Red Hat Bugzilla – Bug 149288
cman_tool: Error waiting for cluster
Last modified: 2009-04-24 10:35:33 EDT
Description of problem:
I'm seeing the error "cman_tool: Error waiting for cluster" when
running "cman_tool -w join" while the cluster has other nodes logging
in and out of it. This can cause machines to fail to start cman on
startup which means that they will also fail to start clvmd and GFS.
Version-Release number of selected component (if applicable):
[root@trin-04 ~]# rpm -qa | grep cman
I can reproduce this evertime with my test script that I'll be soon
Steps to Reproduce:
1. I have six nodes in my cluster. on each, I run:
while : ; do
service cman start || break
service cman stop || break
2. 3 nodes typically join the cluster (the cman initscript uses
`cman_tool -w join`) and start shutting down before the other three
3. The three nodes shutting down will then succeed (they were using
cman_tool -w leave) and try to join the cluster again with cman_tool
-w join. Upon which time the nodes that failed to join previously
will error out with a message to the console
CMAN: Been in JOINWAIT for too long - giving up
cman failes to start on all all nodes
cman should start on all the the nodes regardless of other nodes
joining and leaving
I have not seen this problem yet during actual tests as I have not
been running any recovery tests lately nor have I tried to produce
this by actually rebooting nodes (where I think this may be a problem)
I think that this is a case that needs to be handled by
cman_tool/cman.ko but it is something that I might be able to
workaround in the initscripts if need be.
Created attachment 111281 [details]
bug demonstration script
Created attachment 111282 [details]
log files from test run
BTW, in the previous run there was a bug in the testscript that caused
the first node to be ignored. (In this case, trin-04).
ccsd has also been running for quite a while as you can see without
being in quorate cluster :)
lastly, the version of /etc/init.d/cman that I am using is:
[void] grep cman cman/init.d/CVS/Entries
/cman/18.104.22.168/Mon Feb 21 19:26:53 2005//TRHEL4
To be honest this is not a surprise to me.

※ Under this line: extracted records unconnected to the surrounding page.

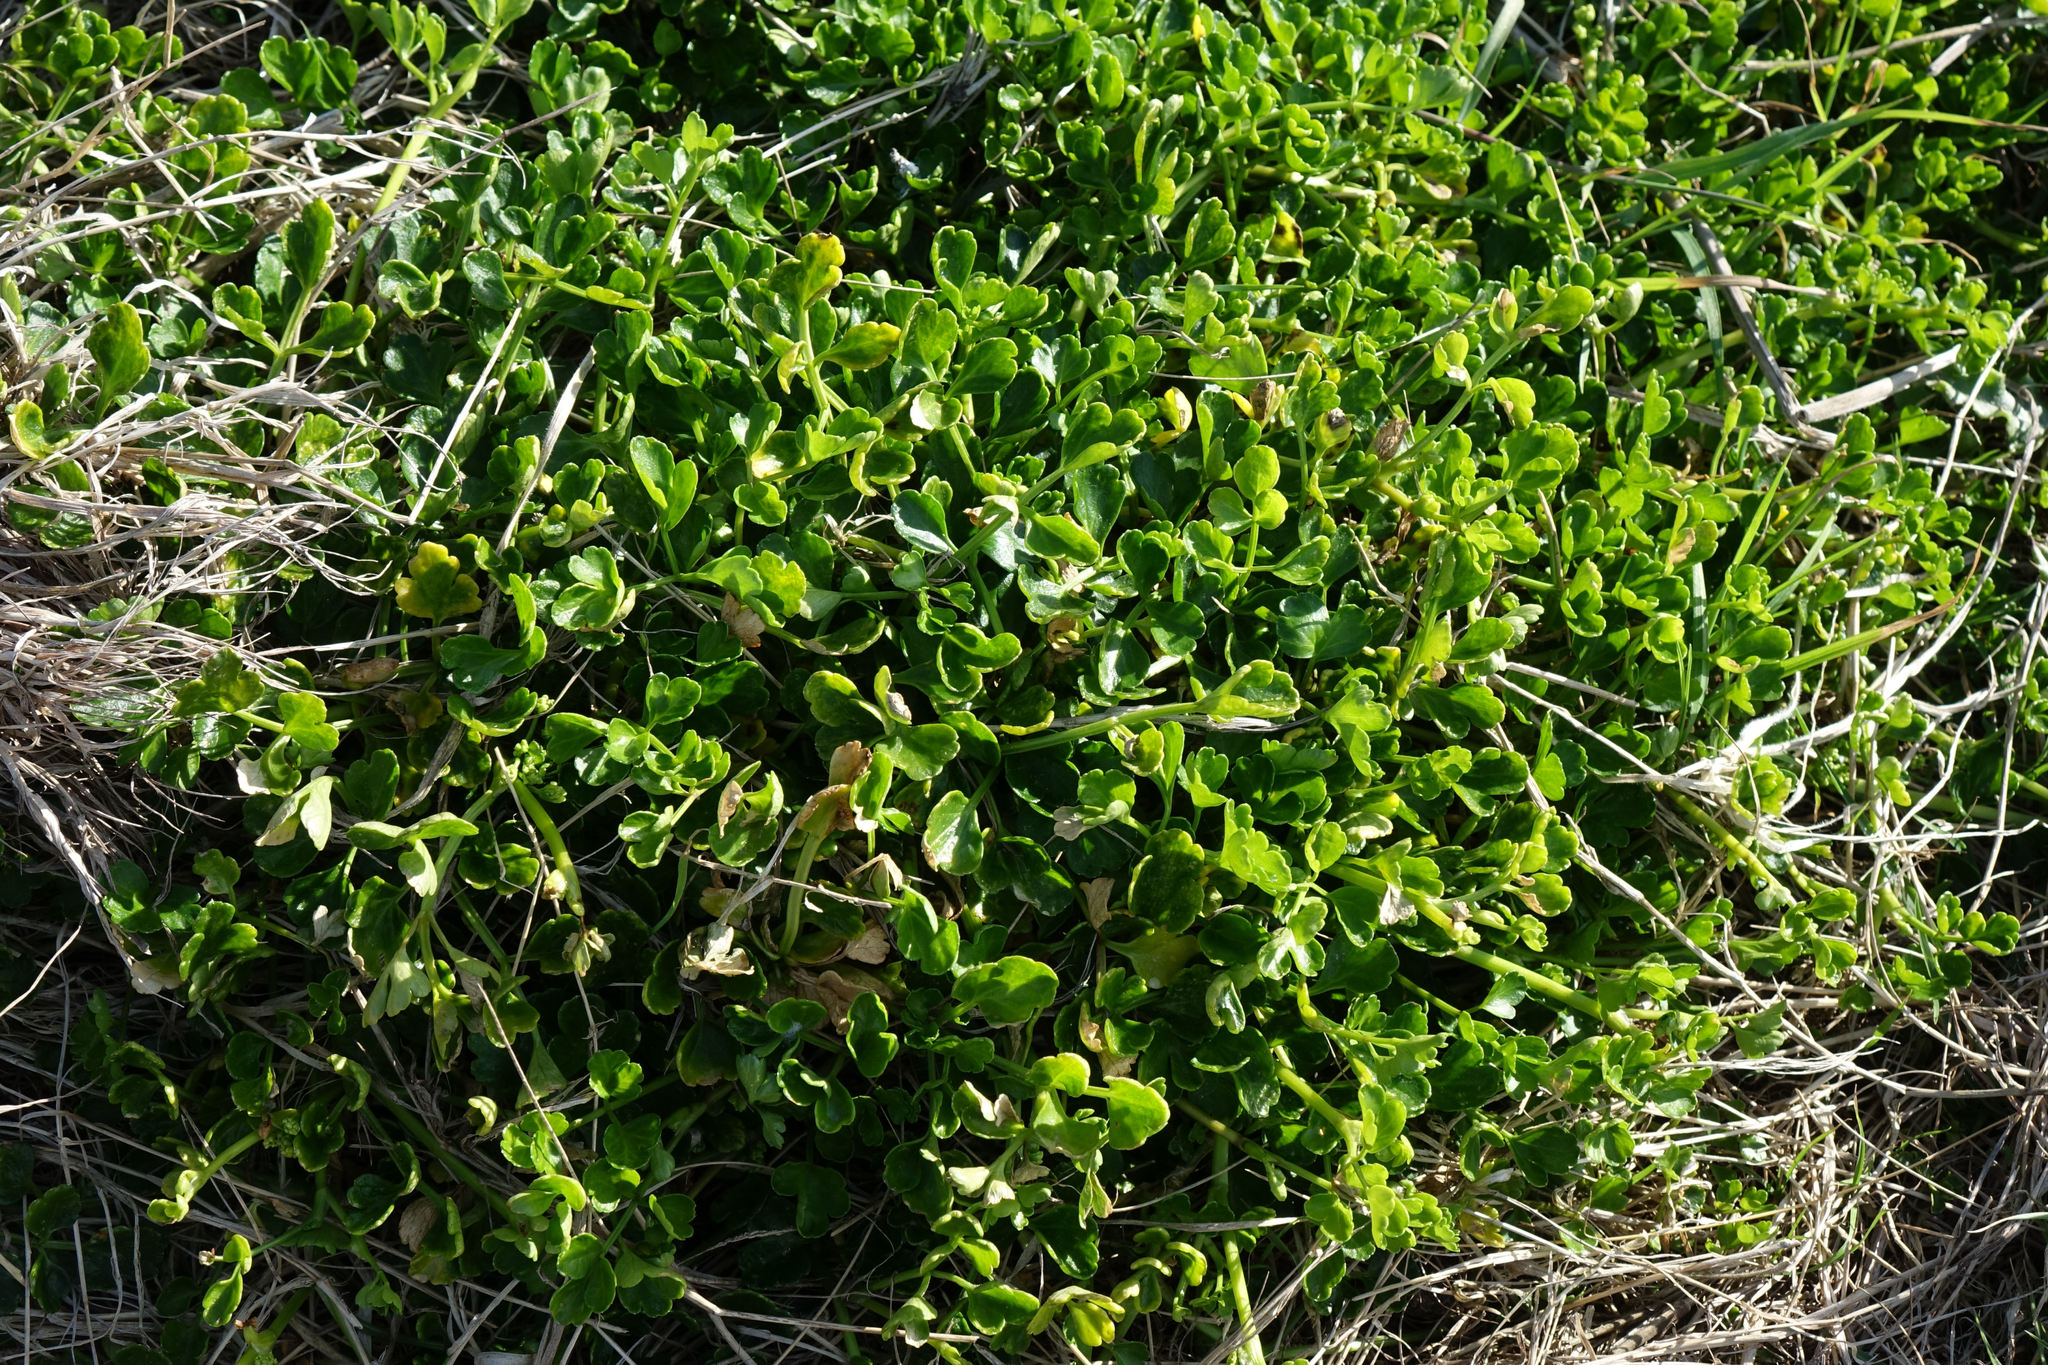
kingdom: Plantae
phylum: Tracheophyta
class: Magnoliopsida
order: Apiales
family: Apiaceae
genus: Apium
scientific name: Apium prostratum
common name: Prostrate marshwort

If you are continually
joining and leaving nodes then there is quite a reasonable chance that
one will be squeezed out as only one node can join the cluster at a
time and it can't do that during another nodes (up or down) transition.
cman_tool join -w waits until the node joins the cluster OR an error
occurs - its clear in this case that an error /has/ occurred. There is
no point in cman_tool waiting any longer because the node will not
join the cluster without it being invoked again.
IMHO if there is a bug at all here it is the fact that a node doesn't
join the cluster in this situation, but any customer that has
join/leave in a loop like that is probably not of sound mind ;-)
Why can't `cman_tool -w join` invoke the join again in this case? It
seems safe enough to me to allow it to attempt to rejoin, especially
if there is a timeout feature added to the wait (Bug #149292).
Otherwise, won't I have to put something like this in the initscript:
until cman_tool -w join
Does `cman_tool -w leave` have the same problem?
With the timeout added this would make sense I suppose. Particularly
as the cman_tool binary has a better idea of the reason for the
failure and can still exit if something more drastic happens (eg out
of memory) where a retry would be inappropriate.
leave -w shouldn't be affected in the same way; the only reasons it
can fail are:
- not in the cluster
- subsystems active and "force" not requested
- in transition (fixed with -w)
For the first two there is no point in repeating the operation!
I've added the join retry to cman_tool. see #149292
If you don't think this fixes the problem then send this bug back. It
won't actually fix the underlying timeout but it's such a bizarre
pathological situation that it's hardly a major bug IMHO.
the -t parameters to cman_tool definately seem to help. Using the
cman initscript (version 22.214.171.124), I am able to get much further in
the test run above before running into any issues. I also am using
the cman_tool -q wait option in the script.
This has helped tremendeously. However, I still see a bug, not sure
if it is this one. Somehow I managed to get all my nodes wedged in
the joining state, which prevented me from unloading the module. I
think in your commit message for bug #149292 you mentioned the
possiblity of a cman_tool cancle operation. Perhaps that is needed
here? I really don't know though. I'm going to reset my test and see
what sort of results I have in the morning.
That goes back to my original (badly explained) point. If you start
all nodes looping in join/leave there will never be a stable cluster
for anyone to join.
As soon as a joining node gets a join acknowlegement from a member
node, that member will then cease to be a member and can no longer
join the new node.
As a bug (and I won't deny it's a bug) it's almost impossible to fix,
in this architecture. It's also not a problem that (m)any customers
will hit, I hope ;-)